Segundo a nota técnica, o cenário epidemiológico nas Américas é preocupante, com alta transmissibilidade do vírus e circulação ativa em diversos países. O ministério destaca que o grande número de brasileiros viajando para esses destinos pode facilitar a reintrodução do sarampo no país.
De acordo com o documento, há possibilidade de que viajantes brasileiros retornem infectados ou que estrangeiros tragam o vírus ao Brasil. “Há um risco iminente de reintrodução do sarampo no Brasil após o retorno desses viajantes”, aponta o alerta oficial.
A pasta ressalta que eventos de grande porte, como a Copa do Mundo, aumentam a circulação internacional de pessoas, favorecendo a disseminação de doenças transmissíveis.
O Ministério da Saúde reforça que a vacinação continua sendo a principal estratégia de proteção. No Brasil, as doses estão disponíveis gratuitamente pelo Sistema Único de Saúde (SUS), por meio das vacinas tríplice viral e tetraviral.
A recomendação é que todos os viajantes verifiquem a situação vacinal antes do embarque. Crianças, jovens e adultos devem seguir esquemas específicos, com antecedência mínima para garantir a produção de anticorpos.
Dados do governo mostram que, apesar de avanços, ainda há pessoas não vacinadas. Em 2025, por exemplo, 94,7% dos casos confirmados ocorreram em indivíduos sem histórico vacinal.
O Brasil mantém desde 2024 o status de país livre da circulação endêmica do sarampo, mas o aumento de casos em países vizinhos e nos anfitriões da Copa acende o alerta.
Em 2026, até março, foram confirmados dois casos no país, ambos importados e em pessoas não vacinadas.

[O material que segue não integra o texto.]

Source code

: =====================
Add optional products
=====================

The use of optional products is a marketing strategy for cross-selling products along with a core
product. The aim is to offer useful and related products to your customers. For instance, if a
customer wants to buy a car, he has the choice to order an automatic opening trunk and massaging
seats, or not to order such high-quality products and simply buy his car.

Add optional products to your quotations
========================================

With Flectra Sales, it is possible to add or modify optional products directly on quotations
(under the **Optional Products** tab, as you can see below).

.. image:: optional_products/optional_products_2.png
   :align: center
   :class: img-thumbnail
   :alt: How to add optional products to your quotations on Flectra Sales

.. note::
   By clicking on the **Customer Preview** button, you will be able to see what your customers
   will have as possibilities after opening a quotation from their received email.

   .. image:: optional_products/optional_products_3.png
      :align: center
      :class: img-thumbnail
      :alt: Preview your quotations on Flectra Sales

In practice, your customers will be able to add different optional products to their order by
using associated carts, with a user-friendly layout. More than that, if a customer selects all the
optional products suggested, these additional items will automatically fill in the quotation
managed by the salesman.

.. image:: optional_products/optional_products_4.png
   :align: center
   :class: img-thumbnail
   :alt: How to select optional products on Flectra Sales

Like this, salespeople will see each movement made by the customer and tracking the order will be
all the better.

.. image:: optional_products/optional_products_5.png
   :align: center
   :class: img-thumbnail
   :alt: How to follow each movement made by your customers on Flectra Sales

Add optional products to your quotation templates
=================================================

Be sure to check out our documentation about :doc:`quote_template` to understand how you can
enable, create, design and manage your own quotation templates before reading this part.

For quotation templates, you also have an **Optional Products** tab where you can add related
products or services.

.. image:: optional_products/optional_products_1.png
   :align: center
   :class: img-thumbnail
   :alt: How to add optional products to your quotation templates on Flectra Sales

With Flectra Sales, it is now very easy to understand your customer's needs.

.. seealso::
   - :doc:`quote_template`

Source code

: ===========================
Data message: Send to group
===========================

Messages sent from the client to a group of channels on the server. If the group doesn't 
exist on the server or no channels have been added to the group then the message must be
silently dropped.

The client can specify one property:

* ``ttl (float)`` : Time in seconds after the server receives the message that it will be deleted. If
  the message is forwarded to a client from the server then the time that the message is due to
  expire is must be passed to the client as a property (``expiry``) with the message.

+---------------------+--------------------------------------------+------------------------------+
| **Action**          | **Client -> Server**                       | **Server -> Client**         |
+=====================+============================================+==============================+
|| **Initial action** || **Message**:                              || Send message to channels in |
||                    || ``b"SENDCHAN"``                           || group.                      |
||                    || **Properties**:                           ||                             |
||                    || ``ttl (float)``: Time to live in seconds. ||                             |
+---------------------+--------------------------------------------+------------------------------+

O cenário reforça a necessidade de vigilância e resposta rápida do sistema de saúde.
Especialistas alertam que o risco é real diante da mobilidade global. A recomendação é manter a vacinação em dia e procurar atendimento médico ao apresentar sintomas como febre, manchas vermelhas na pele, tosse e irritação nos olhos após viagens internacionais.